▶ **取り組む課題**: 以下の抜粋テキストに照らし、次の(a)〜(c)がそれぞれ本文と合うかを「はい」か「いいえ」で答え、決め手となる本文の語句をそのまま引用せよ。(a) 著者は400戦無敗を誇る。(b) 帯には著者の全身写真が載っている。(c) 筆者は著者の試合を日本武道館で観戦した。
═══ 抜粋テキスト
本書では『ヒクソン・グレイシー 無敗の法則』という自著に続いて、著者のこれまでの歩みや考え方を率直に述べています。
著者は、総合格闘技の世界を変えた「グレイシー柔術」における最強戦士として知られ、なんと400戦無敗を誇ります。すでに現役引退を表明していますが、高田延彦や船木誠勝など、日本人の強豪も倒してきました。わたしは、それらの試合を東京ドームで実際に観戦しました。著者のたたずまいは、同じく生涯無敗を誇ったという宮本武蔵のイメージに通じていました。
著者の写真入りの帯
表紙カバーには、上半身裸の試合姿の著者の全身写真が掲載され、無駄な贅肉のついていない、さりとて無駄な筋肉もついていない、見事な肉体を晒しています。帯には著者の顔写真とともに、「『私が強かった理由―それは”心”が強かったからだ』彼はいかに戦い、どう生きてきたのか? いま初めてすべてが明かされる!」と書かれています。
本書の目次構成は、以下のようになっています。
第一章 ”心の力”こそが私の強さの秘密
―レイ・ズールとのプロデビュー戦
第二章 恐怖心に打ち克つ
―パニックを再現するトレーニング法
第三章 感情をいかにコントロールするのか
―”無我の境地”と安生洋二の道場破り
第四章 目標達成までの心の道すじ
―ヒクソン流の柔術を完成させるまで
第五章 心の準備の整え方
―自然から力を得て、流れる水のように戦う
第六章 アクシデントにも静かな心で
―高田延彦戦前の生涯最大のピンチ
第七章 あなたの進むべき道はどこにあるか
―わたしが柔術家になるまで
第八章 心が命じるところに従う
―12歳で学校をドロップアウト
第九章 人生をリセットするとき
―引退の真相と全財産を渡した離婚
第十章 敬愛する日本に思うこと
―中井祐樹と船木誠勝のスピリット
第十一章 絶望の先にもまた光は見えてくる
―長男の死をどう乗り越えたのか
本書は、そのタイトルからもわかるように、「心」について書かれた本です。第一章「”心の力”こそが私の強さの秘密」の冒頭には、「超一流アスリートに不可欠な”心の力”」として、以下のように書かれています。
「あらゆるスポーツで、身体性が重要なのは言うまでもない。
もしあなたに先天的な才能があり、身体能力も高ければ、テクニックを磨いていくと、おそらく標準以上の成績を残すことができるだろう。
══════
═══ 提供資料
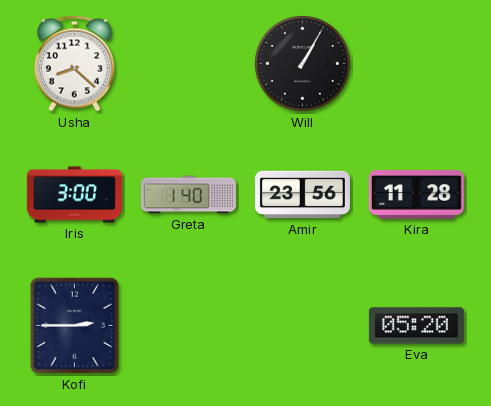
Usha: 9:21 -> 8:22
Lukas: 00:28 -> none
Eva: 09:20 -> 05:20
══════
▶ **完全な解答**:
(a) はい。「なんと400戦無敗を誇ります」
(b) いいえ。「帯には著者の顔写真とともに」
(c) いいえ。「わたしは、それらの試合を東京ドームで実際に観戦しました」